Prompt:
Print every line of the material below, character for character and in the same order.

BEGIN

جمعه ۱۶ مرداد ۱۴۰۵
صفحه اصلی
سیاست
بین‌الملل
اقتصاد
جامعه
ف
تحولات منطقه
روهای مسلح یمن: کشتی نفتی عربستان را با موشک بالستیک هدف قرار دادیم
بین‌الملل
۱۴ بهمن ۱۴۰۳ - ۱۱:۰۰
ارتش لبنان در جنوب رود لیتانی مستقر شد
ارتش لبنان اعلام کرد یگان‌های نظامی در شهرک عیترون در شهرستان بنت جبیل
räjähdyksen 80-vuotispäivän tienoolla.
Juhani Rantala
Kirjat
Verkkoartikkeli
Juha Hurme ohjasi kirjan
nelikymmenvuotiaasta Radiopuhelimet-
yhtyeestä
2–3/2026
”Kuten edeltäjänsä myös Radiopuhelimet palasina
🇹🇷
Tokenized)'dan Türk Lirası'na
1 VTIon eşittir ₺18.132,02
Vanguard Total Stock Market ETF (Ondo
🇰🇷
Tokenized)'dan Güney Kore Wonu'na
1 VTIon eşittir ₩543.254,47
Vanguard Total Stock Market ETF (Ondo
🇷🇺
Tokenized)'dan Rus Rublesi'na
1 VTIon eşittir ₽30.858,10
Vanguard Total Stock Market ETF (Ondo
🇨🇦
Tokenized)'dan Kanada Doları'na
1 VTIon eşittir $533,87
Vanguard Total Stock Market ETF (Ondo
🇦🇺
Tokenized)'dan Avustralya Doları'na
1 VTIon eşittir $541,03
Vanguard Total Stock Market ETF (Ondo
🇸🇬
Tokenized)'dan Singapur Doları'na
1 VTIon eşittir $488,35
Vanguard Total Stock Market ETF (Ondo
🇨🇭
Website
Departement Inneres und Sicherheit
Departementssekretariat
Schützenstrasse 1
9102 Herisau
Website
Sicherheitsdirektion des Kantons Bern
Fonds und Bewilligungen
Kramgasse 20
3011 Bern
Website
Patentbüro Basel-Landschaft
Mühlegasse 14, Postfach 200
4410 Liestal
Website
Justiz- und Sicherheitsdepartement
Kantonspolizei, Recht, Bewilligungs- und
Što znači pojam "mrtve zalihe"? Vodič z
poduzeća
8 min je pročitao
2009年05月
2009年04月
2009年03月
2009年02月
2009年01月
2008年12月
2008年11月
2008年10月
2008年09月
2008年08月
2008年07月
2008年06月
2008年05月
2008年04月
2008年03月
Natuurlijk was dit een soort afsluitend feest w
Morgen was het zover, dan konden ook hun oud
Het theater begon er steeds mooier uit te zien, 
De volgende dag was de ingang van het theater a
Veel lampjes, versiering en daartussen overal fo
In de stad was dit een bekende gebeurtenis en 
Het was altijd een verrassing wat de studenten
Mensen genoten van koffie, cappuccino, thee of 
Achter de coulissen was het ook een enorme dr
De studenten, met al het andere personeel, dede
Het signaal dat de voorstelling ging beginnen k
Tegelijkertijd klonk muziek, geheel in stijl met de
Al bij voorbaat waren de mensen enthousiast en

END

Solution for this task:
جمعه ۱۶ مرداد ۱۴۰۵
صفحه اصلی
سیاست
بین‌الملل
اقتصاد
جامعه
ف
تحولات منطقه
روهای مسلح یمن: کشتی نفتی عربستان را با موشک بالستیک هدف قرار دادیم
بین‌الملل
۱۴ بهمن ۱۴۰۳ - ۱۱:۰۰
ارتش لبنان در جنوب رود لیتانی مستقر شد
ارتش لبنان اعلام کرد یگان‌های نظامی در شهرک عیترون در شهرستان بنت جبیل
räjähdyksen 80-vuotispäivän tienoolla.
Juhani Rantala
Kirjat
Verkkoartikkeli
Juha Hurme ohjasi kirjan
nelikymmenvuotiaasta Radiopuhelimet-
yhtyeestä
2–3/2026
”Kuten edeltäjänsä myös Radiopuhelimet palasina
🇹🇷
Tokenized)'dan Türk Lirası'na
1 VTIon eşittir ₺18.132,02
Vanguard Total Stock Market ETF (Ondo
🇰🇷
Tokenized)'dan Güney Kore Wonu'na
1 VTIon eşittir ₩543.254,47
Vanguard Total Stock Market ETF (Ondo
🇷🇺
Tokenized)'dan Rus Rublesi'na
1 VTIon eşittir ₽30.858,10
Vanguard Total Stock Market ETF (Ondo
🇨🇦
Tokenized)'dan Kanada Doları'na
1 VTIon eşittir $533,87
Vanguard Total Stock Market ETF (Ondo
🇦🇺
Tokenized)'dan Avustralya Doları'na
1 VTIon eşittir $541,03
Vanguard Total Stock Market ETF (Ondo
🇸🇬
Tokenized)'dan Singapur Doları'na
1 VTIon eşittir $488,35
Vanguard Total Stock Market ETF (Ondo
🇨🇭
Website
Departement Inneres und Sicherheit
Departementssekretariat
Schützenstrasse 1
9102 Herisau
Website
Sicherheitsdirektion des Kantons Bern
Fonds und Bewilligungen
Kramgasse 20
3011 Bern
Website
Patentbüro Basel-Landschaft
Mühlegasse 14, Postfach 200
4410 Liestal
Website
Justiz- und Sicherheitsdepartement
Kantonspolizei, Recht, Bewilligungs- und
Što znači pojam "mrtve zalihe"? Vodič z
poduzeća
8 min je pročitao
2009年05月
2009年04月
2009年03月
2009年02月
2009年01月
2008年12月
2008年11月
2008年10月
2008年09月
2008年08月
2008年07月
2008年06月
2008年05月
2008年04月
2008年03月
Natuurlijk was dit een soort afsluitend feest w
Morgen was het zover, dan konden ook hun oud
Het theater begon er steeds mooier uit te zien, 
De volgende dag was de ingang van het theater a
Veel lampjes, versiering en daartussen overal fo
In de stad was dit een bekende gebeurtenis en 
Het was altijd een verrassing wat de studenten
Mensen genoten van koffie, cappuccino, thee of 
Achter de coulissen was het ook een enorme dr
De studenten, met al het andere personeel, dede
Het signaal dat de voorstelling ging beginnen k
Tegelijkertijd klonk muziek, geheel in stijl met de
Al bij voorbaat waren de mensen enthousiast en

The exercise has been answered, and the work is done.